What was Syria like under Assad from 2000 to 2010?

Bashar al-Assad came to power in July 2000. The first faux Arab Spring protests started in Feb 2011. So what was Syria like for those 11 years?

First, during that period, there were no big protests, rebellions, revolutions or civil wars in Syria. Syria was peaceful, secular and quite prosperous under Assad. Sunnis, Shiites, Jews, Christians and other sects co-existed harmoniously. People had free healthcare and free education, including college.

Xmas 2017

Christmas in Syria

 

Under Assad, Syria’s GDP tripled from 2000 to 2010. At the same time, Assad reduced the debt-to-GDP ratio from 150% to 30%. Incredible achievements.

Assad GDP - Debt

In fact, Syria was so stable under Assad that it was the #1 destination for Iraqi refugees (who fled after US invasion). By 2010, there were one million Iraqi refugees living in Syria. This is a testimony to Assad’s kindness.

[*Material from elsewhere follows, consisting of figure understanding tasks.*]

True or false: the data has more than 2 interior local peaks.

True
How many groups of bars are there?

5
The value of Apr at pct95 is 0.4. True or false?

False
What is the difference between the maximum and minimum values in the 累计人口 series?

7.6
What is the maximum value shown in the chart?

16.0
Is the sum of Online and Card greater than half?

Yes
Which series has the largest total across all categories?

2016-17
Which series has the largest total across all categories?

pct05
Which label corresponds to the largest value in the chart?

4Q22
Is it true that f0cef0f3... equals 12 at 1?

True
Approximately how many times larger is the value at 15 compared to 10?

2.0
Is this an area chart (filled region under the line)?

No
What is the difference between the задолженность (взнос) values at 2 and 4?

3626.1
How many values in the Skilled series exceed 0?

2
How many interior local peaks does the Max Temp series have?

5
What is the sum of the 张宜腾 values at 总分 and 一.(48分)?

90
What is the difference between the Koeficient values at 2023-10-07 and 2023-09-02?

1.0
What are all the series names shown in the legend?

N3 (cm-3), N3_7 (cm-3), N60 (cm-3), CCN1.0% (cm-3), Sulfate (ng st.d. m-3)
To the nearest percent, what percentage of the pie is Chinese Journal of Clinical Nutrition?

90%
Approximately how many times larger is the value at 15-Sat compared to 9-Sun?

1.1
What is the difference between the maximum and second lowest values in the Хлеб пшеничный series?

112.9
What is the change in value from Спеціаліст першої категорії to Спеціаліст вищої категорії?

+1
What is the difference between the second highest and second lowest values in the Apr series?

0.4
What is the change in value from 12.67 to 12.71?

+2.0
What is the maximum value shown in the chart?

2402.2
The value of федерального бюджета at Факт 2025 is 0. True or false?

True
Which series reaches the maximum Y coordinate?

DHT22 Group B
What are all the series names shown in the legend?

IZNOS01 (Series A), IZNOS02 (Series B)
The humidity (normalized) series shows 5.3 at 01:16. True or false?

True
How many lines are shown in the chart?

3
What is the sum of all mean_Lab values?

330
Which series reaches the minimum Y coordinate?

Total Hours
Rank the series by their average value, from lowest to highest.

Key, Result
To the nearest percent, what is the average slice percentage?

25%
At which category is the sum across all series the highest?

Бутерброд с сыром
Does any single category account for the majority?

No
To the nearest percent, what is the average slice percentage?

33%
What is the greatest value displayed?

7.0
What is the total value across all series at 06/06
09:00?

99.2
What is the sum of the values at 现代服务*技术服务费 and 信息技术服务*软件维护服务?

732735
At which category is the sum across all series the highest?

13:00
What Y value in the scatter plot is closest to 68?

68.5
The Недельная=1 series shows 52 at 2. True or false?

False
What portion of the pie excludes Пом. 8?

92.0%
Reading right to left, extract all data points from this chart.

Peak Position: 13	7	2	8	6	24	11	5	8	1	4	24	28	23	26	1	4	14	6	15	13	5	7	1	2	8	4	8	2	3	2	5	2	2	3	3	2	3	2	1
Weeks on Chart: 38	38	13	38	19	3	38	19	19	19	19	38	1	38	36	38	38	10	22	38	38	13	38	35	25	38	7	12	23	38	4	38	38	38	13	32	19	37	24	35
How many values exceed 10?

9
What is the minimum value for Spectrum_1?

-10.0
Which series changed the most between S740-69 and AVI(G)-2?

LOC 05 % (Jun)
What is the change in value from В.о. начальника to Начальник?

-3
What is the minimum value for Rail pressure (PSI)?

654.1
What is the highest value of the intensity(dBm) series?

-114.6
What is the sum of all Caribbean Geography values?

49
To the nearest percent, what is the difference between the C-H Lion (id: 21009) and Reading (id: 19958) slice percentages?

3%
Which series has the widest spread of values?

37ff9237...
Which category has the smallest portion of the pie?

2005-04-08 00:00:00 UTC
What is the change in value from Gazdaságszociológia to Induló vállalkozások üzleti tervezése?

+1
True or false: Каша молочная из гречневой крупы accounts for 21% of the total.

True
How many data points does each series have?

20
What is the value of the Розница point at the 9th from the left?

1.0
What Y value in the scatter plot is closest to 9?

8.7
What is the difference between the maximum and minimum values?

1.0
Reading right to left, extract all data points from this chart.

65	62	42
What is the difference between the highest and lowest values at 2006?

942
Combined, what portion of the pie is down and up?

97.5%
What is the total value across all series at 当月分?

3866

In 2010 – one year before the proxy war started, 8.5 million tourists visited Syria! Why? Because it was beautiful, historic, peaceful and safe. The New York Times listed 31 best places in the world to visit in 2010, and #7 was Syria! BTW, considering that Syria’s population is only ~20 million, the number of tourists is impressive. And the fact that so many tourists were able to visit and travel also shows that it was a free country and that Syrians were quite happy with Assad. (A truly unpopular dictator would never allow foreigners to freely travel in the country).

Assad Got Along with Western Leaders

Tony Blair (British PM), Sarkozy (French Pres.), the Pope, Jimmy Carter, Nancy Pelosi, John Kerry etc. all schmoozed with Assad.

Syrians were happy

There is a wonderful series of videos on YouTube called “Peter Marshall’s Syria,” that documents Syria through the eyes of a tourist — who also happens to be a famous British historian and writer — in 2009 and early 2011 (just when the protests were beginning). One can see how peaceful and happy the country was.

In a 2009 CNN Arabic poll  that included many Middle Eastern countries, Assad won the “Person of the year” title by a large margin — he won 66% of the votes.

In a Zogby Arabic poll in 2009, people were asked which leader they admired the most outside their own country (thus, Syrians cannot choose Assad). In that poll also, Assad came first.